Both types of databases SQLite and PostgreSQL automatically populate Saiku Server, an open-source web-based software produced by Meteorite consulting.  A version of this open-source software has been customized for visualizing and analyzing Collect Earth data.  Countries using Collect Earth for a national land use assessment may generate data in Collect Earth for tens of thousands of points.  Saiku organizes this wealth of information and enables users to run queries on the data and immediately view the results in tabular format or as graphs.  

Generate maps using Collect Earth data: Maps are a powerful way to present the information generated from a Collect Earth mapathon. There are multiple ways of presenting Collect Earth data on a map:

(i) Simple mapping: Display the sample plots themselves, classified according to one of the variables that were collected with a open source software such as QGIS. These types of maps are most useful when a systematic sampling approach is used as the maps evenly distribute the data across the full area of interest.

(ii) Voronoi mapping:  Land cover maps covering for example an entire national territory by applying the voronoi statistical method in QGIS. Voronoi maps are constructed from a series of polygons formed around a sample point (in our case the plot). 

(ii) Wall-to-wall: Another approach to mapping is developing wall-to-wall land-cover and tree-cover maps using SEPAL or Google Earth Engine.
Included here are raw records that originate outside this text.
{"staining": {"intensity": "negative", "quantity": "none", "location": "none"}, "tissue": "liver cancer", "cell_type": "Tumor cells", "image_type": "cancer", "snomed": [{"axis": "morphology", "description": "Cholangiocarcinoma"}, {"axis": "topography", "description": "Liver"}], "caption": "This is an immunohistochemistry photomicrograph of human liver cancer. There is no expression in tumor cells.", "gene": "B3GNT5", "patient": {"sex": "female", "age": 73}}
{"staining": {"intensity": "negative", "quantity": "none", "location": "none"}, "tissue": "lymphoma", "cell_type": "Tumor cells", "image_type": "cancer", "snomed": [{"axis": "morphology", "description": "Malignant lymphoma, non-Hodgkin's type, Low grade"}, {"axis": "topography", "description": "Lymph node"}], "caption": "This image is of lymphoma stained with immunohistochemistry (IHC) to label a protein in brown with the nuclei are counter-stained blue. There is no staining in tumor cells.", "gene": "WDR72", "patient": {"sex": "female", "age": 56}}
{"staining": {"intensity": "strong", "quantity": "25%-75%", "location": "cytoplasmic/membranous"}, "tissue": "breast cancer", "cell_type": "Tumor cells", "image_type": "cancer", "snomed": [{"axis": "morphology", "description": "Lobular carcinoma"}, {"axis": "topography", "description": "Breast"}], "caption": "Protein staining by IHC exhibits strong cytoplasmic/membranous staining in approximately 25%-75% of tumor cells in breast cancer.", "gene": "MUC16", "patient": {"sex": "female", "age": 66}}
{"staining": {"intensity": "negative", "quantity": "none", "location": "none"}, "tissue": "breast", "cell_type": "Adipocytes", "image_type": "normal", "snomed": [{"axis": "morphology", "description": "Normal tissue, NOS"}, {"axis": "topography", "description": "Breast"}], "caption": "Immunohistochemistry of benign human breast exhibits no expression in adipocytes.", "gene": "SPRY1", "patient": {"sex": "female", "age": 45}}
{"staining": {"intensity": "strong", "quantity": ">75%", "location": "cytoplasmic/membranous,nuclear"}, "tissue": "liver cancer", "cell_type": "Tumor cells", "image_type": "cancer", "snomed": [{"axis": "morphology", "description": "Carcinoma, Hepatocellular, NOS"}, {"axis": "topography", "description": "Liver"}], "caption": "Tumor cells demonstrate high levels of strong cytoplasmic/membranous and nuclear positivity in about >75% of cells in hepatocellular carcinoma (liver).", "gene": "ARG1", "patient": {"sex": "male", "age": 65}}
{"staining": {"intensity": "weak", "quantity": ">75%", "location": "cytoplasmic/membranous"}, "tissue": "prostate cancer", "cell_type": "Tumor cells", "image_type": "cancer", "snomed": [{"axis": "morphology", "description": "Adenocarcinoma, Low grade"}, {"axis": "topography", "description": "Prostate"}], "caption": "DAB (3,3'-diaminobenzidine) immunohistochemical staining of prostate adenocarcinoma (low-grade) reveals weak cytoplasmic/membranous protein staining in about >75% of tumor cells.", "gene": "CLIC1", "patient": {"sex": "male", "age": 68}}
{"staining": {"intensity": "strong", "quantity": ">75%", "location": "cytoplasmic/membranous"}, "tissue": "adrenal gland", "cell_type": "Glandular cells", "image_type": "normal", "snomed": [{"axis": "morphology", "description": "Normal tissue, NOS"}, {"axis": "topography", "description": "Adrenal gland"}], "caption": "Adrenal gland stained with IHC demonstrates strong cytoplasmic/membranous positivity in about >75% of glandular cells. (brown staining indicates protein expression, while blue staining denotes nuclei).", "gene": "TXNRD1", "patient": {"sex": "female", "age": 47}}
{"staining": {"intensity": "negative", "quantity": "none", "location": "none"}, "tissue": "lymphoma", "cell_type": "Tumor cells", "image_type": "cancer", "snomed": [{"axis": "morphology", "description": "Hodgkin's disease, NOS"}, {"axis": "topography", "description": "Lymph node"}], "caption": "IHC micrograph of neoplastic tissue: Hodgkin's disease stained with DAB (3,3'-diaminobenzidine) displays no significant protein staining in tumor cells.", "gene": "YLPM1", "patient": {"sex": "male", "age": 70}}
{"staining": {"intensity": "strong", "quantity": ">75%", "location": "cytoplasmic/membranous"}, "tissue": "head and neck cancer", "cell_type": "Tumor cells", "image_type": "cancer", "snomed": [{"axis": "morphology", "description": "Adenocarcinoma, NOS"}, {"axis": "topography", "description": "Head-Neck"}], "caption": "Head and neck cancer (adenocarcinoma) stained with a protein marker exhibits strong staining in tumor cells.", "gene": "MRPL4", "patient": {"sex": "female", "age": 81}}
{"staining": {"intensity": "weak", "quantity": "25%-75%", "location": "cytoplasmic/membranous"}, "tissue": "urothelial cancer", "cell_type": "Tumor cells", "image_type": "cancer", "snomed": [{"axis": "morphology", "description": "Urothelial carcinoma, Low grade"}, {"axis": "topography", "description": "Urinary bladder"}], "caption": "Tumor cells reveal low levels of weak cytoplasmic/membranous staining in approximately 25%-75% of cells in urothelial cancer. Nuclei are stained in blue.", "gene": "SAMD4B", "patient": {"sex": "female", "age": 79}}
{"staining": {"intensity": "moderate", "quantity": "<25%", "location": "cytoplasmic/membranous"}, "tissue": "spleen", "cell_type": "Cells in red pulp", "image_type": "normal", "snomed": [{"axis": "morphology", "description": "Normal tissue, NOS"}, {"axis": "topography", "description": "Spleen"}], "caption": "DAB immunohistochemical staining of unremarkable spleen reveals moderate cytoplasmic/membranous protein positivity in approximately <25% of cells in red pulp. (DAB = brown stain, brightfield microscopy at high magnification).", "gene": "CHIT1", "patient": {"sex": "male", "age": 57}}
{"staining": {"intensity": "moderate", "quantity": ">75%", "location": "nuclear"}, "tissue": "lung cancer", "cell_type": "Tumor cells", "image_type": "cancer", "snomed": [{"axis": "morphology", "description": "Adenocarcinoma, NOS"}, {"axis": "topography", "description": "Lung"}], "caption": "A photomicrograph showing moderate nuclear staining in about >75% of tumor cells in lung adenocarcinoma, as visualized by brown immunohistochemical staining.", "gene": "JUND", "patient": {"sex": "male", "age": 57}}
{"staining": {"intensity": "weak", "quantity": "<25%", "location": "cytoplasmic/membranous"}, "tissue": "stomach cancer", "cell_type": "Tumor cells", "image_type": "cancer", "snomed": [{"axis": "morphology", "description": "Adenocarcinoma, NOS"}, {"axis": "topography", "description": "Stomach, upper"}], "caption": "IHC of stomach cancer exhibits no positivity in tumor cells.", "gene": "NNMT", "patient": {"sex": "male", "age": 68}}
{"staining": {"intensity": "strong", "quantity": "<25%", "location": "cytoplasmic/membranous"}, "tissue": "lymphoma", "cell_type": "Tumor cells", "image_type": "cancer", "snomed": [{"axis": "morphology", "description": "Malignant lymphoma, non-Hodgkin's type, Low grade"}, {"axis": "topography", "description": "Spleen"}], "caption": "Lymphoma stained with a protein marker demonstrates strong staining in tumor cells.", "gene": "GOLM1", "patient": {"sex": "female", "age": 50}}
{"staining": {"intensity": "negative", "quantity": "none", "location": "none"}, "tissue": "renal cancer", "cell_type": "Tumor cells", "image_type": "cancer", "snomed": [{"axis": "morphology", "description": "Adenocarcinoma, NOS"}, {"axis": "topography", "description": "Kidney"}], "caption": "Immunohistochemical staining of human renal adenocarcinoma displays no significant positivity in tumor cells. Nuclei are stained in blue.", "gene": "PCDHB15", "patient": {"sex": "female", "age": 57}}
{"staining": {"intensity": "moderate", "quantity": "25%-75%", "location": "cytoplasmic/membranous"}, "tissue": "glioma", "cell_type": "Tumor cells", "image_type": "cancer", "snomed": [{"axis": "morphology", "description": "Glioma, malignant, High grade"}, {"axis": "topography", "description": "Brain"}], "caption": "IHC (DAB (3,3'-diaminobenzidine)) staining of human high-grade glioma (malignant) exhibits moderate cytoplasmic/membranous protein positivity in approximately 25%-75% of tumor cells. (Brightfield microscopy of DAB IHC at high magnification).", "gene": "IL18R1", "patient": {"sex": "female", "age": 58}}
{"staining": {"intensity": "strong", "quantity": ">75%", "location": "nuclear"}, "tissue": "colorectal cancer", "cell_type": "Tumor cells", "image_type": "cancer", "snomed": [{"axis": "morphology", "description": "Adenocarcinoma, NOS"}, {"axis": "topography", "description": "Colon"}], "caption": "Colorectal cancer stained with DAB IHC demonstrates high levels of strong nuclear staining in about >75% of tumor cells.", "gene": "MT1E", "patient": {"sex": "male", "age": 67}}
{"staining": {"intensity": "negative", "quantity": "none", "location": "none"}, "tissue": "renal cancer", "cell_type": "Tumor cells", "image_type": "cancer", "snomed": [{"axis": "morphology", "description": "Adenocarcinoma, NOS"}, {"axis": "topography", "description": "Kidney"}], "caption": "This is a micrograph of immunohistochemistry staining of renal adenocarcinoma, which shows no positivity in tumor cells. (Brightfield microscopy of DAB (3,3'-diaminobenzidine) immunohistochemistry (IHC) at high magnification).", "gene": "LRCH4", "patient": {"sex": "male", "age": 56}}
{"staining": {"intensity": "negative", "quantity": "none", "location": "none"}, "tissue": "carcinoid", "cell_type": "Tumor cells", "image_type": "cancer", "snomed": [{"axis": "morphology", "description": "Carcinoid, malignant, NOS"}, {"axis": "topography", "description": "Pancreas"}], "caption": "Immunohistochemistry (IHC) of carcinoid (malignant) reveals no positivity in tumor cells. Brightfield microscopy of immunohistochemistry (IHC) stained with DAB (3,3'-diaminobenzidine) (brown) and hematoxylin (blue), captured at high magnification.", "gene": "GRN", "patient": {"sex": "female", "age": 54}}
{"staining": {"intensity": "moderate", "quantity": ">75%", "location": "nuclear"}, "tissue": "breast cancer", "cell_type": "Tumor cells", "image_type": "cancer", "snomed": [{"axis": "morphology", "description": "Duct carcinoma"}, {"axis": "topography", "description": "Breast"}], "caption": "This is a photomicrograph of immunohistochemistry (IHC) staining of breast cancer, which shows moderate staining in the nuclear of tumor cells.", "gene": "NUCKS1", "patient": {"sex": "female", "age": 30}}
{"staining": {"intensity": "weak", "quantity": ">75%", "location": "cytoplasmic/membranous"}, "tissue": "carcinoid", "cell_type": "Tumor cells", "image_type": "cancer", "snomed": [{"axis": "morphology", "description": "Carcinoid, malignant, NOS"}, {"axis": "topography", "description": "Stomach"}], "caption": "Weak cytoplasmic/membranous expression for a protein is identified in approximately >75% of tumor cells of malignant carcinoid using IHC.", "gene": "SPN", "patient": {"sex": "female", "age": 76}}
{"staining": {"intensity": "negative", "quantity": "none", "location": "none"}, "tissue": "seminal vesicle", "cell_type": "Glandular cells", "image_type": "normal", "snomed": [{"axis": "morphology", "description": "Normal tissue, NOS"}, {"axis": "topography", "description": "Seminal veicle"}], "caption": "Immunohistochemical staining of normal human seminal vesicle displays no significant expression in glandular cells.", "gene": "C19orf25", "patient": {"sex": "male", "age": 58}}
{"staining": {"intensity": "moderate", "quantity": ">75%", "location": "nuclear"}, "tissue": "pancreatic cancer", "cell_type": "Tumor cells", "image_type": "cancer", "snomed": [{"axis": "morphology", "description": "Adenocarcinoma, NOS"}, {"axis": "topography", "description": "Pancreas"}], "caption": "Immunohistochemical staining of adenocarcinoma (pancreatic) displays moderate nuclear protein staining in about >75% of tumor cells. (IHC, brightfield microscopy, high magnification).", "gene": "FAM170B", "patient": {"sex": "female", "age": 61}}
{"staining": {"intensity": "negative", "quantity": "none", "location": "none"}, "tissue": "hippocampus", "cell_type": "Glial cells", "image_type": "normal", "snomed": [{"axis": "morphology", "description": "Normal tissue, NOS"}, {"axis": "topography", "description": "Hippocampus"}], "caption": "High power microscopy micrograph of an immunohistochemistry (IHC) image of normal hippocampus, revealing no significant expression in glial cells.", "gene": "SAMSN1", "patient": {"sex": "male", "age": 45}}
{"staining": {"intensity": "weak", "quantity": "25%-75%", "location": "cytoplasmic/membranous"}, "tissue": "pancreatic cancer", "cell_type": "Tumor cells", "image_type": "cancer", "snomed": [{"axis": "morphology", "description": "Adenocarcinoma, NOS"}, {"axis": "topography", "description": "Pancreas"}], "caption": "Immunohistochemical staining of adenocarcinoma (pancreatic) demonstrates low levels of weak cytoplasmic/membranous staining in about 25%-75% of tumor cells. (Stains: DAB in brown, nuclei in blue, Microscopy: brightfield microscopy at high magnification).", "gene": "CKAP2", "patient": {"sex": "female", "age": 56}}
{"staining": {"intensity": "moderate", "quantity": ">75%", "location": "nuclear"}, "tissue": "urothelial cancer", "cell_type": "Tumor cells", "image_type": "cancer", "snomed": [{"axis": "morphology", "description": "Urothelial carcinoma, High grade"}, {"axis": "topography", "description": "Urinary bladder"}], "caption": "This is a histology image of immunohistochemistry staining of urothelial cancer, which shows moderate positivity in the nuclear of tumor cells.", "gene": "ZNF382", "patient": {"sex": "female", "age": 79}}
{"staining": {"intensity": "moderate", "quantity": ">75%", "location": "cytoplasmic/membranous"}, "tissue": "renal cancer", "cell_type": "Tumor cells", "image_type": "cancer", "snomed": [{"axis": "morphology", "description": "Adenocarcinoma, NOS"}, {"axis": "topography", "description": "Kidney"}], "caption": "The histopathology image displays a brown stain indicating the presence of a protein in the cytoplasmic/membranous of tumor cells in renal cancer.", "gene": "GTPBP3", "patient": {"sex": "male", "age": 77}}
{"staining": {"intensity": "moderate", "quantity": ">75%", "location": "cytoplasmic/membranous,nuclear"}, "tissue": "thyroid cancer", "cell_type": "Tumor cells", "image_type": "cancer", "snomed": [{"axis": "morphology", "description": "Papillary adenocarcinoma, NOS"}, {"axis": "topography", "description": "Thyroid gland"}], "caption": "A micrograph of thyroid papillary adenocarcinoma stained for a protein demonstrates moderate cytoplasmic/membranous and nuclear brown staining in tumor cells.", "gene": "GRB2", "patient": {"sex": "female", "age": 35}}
In the Google Earth Engine approach, one would use the Collect Earth data to train the classification algorithm of your choice, which will accordingly assign the pixels (unsampled areas) into one of the land use/land cover types even if that pixel was not part of the Collect Earth sampled plots. For example, imagery classified as cropland using Collect Earth has a certain spectral signature value. The trained algorithm can use the information stored in the memory from training to remember and classify new pixels of imagery with similar spectral signatures as “cropland,” even if the pixels are  outside of the sample area. Thus, these maps are called “wall-to-wall” when they are made for the full study area.

Control of the data collected:

– Data cleaning: Review of the entire database in SAIKU in order to identify possible errors.

– Review of 5% of the surveyed plots for errors and make corrections in Collect Earth or using data analysis software.

– Data quality control is essential to produce results that are as accurate as possible.

– Depending on the time and resources available, as well as the objectives of the survey, the approach to addressing errors may be to re-evaluate plots with errors or to “discard” erroneous data.

– Although “discarding” the erroneous data is the quickest solution, this approach may cause problems of statistical bias if there are systematic errors or of statistical significance if the sample size is too small to produce representative results. However, sometimes poor image quality or other problems make a re-evaluation of the plot impossible.

Field verification of data:

Field verification means that a subset of the data collected through the mapathon is corroborated with what can be seen in the field during a visit.